While I’d still want her with an experienced owner and no children, Toffee has crossed several bridges with this initial problem. She’s become such a bright spot in my days, and probably listens better than any Pyrenees I’ve ever had in my life (Great Pyrenees = a dog that doesn’t care what you say). She is cheerful, has fantastic expressions with her huge grin, and she constantly gives me kisses. She dances daily, acts silly, and rolls over on her back for a belly rub. She loves to act feisty and playful with you and we have a little game, as a result. She starts out by acting a wee bit excited, walking with sass and wagging her tail…but then she suddenly stops on a dime, sits, and virtually freezes her body so the smallest muscle won’t even flinch. I grab her and ruffle up her coat, smooch all over her face, and give her a big squeeze, baby talk and all. Then I suddenly stop, and I freeze.

Toffee drops her belly and head to the floor, looks up at me, and begins spinning, rolling, dancing and anything else that comes to mind! Then…she freezes! I love and ruffle more, and she drops, rolls and spins again. I love and ruffle…she drops and spins…it’s a spectacular moment for Toffee! She glows when we play this game and is as happy as a pig in mud. She’s pretty irresistible during those moments, especially when she smothers me in kisses!
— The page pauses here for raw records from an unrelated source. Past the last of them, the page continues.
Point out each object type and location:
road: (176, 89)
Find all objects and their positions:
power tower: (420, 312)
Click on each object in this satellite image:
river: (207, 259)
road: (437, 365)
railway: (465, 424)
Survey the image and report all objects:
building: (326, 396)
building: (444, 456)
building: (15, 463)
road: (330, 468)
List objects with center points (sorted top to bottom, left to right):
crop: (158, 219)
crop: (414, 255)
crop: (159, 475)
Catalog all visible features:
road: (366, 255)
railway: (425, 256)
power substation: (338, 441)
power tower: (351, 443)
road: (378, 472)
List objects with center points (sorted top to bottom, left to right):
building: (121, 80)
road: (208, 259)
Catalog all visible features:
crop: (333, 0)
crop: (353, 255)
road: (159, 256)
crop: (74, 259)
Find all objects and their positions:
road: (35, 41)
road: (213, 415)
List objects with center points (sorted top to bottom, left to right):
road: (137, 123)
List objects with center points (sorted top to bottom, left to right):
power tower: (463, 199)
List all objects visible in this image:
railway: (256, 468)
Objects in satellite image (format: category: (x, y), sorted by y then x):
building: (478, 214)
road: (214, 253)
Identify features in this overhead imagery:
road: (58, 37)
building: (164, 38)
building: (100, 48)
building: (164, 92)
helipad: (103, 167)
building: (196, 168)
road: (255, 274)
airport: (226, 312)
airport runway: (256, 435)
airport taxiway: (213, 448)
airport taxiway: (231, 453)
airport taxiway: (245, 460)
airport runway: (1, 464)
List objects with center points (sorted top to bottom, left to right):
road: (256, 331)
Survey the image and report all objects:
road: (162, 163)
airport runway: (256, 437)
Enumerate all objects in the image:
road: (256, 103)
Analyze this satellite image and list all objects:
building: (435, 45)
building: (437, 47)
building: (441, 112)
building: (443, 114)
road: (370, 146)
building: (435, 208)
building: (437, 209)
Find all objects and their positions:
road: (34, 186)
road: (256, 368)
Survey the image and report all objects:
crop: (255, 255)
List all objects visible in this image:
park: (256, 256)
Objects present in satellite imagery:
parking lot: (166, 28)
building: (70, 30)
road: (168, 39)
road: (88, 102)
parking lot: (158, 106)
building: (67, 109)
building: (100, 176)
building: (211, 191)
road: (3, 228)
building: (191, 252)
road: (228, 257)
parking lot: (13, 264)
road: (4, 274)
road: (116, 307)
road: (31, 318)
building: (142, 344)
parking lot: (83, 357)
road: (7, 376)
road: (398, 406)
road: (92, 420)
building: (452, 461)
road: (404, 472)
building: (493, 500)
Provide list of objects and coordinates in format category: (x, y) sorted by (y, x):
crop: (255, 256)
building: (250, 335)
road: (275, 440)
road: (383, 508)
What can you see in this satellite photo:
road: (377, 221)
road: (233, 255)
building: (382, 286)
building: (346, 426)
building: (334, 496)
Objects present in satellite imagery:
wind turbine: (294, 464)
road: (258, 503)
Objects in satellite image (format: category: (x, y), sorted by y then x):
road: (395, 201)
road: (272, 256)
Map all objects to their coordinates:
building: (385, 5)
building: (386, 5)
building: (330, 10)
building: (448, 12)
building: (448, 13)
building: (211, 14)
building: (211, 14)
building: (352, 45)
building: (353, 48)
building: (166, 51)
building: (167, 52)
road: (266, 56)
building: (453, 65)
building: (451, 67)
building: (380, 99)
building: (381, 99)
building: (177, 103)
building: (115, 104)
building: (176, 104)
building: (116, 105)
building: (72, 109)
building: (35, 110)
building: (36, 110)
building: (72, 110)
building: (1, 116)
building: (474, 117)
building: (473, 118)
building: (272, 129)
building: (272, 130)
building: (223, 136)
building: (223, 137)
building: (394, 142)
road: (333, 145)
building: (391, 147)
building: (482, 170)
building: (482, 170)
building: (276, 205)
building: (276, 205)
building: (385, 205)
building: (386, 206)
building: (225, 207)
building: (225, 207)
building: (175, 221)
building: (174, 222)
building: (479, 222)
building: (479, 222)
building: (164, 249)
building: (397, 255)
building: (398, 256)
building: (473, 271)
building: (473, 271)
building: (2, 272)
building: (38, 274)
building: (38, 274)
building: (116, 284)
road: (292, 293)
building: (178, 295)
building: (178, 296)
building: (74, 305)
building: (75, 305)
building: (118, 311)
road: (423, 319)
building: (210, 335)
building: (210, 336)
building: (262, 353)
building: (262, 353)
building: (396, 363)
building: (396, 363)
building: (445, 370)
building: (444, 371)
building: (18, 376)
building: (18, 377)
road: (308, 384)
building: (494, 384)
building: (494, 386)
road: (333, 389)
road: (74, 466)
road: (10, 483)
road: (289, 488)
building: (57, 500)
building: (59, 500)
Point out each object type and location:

She has improved her manners significantly by going to the door and sitting when she has to potty, allowing you to open it without trouble (unlike the rest of the herd who prefers to bowl me over). She goes right to her kennel and lies down at bedtime, and she has grown more tolerant of dogs she wasn’t fond of at first. She still to this day, however, has never changed that smile…it’s the prettiest one ever. 🙂

I have no idea when Toffee will find her forever home, but I do know that when she does that it will be one happy household. She knows when she’s loved, and she returns the love tenfold. What a darling girl we have in Miss Toffee. True to her name, she is, without doubt, super, super, duper sweet.